**Text excerpt:**
21 June: Thursday—Tuolumne Meadows Campground
“Dude, is that a box of Charles Shaw?”
No, I do not fuel my backpacking endeavors with wine. I just used the box for my re-supply. But how funny would it be if a PCT hiker did re-supply with some fine wine?
The beauty today was immense. The feet, however, namely my heels, are bloodied raw. I am concerned about them. The rock and sand trails as well as the stark descents and ascents have been hard on them. I pray that my feet do not worsen.
Otherwise, I have rejoined the Pacific Crest Trail (PCT). It is strange. I felt at home at first. But then there was the utter exhaustion of the last few miles—as if the spirit of the PCT does not approve of my passing. Furthermore, it took me a while to figure out Tuolumne Meadows Campground’s backpacker rules. But soaking my feet in the Tuolumne River was therapeutic. I wish that I could say the same for dinner: freeze-dried “Mountain Bean Stew”? It was probably too old. Or just horrible to begin with. The taste of the “stew” may haunt me for days.
22 June: Friday—A pond east of Miller Lake
I cursed a lot today.
The road was long. Many fallen trees blocked the path. I fell three times. I had to navigate stones across three streams. The wind blew. The wind blows. I am exhausted. Furthermore, I left my camera behind twice; fortunately, both times within one hundred meters. My pack is far too heavy. The air is cool. I am thankful for shelter, for warm clothes and a sleeping bag, for warm food inside me. I am thankful for general wholeness. Yet sometimes on days like today I feel utterly broken spiritually.
“Lord, who may abide in your tabernacle? Who may dwell in your holy hill?” Psalm 15:1
Even my body is frail. Can I make it? Will I fall short once again? The next two days will tell. In the meantime, hallelujah for Jesus. “You are my strength when I am weak.”
* * *
“Hello, Mr. Bear. Pleasure to make your acquaintance. But there is no food in here. So you had better be moving along. Goodnight. So long . . .”

**Data:**
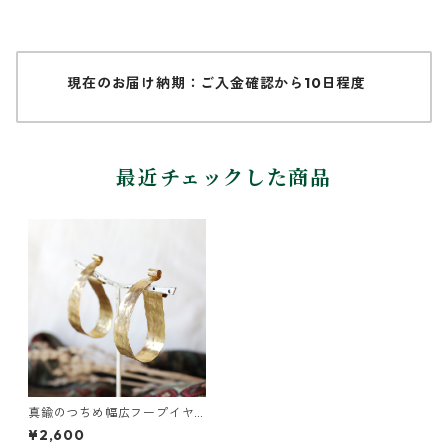
現在のお届け納期：ご入金確認から10日程度
最近チェックした商品
真鍮のつちめ幅広フープイヤ
ーカフ
¥2,600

**Work request 1:** Change "Charles Shaw" to "Two Buck Chuck" in the hiking journal from "21 June: Thursday—Tuolumne" up to and including "do not worsen.", and give that part back.
**Work request 2:** In the hiking journal, how many times did the writer fall on 22 June?
You won't need the rows for any of this.

**Answer box 1:**
21 June: Thursday—Tuolumne Meadows Campground
“Dude, is that a box of Two Buck Chuck?”
No, I do not fuel my backpacking endeavors with wine. I just used the box for my re-supply. But how funny would it be if a PCT hiker did re-supply with some fine wine?
The beauty today was immense. The feet, however, namely my heels, are bloodied raw. I am concerned about them. The rock and sand trails as well as the stark descents and ascents have been hard on them. I pray that my feet do not worsen.

**Answer box 2:** Three times.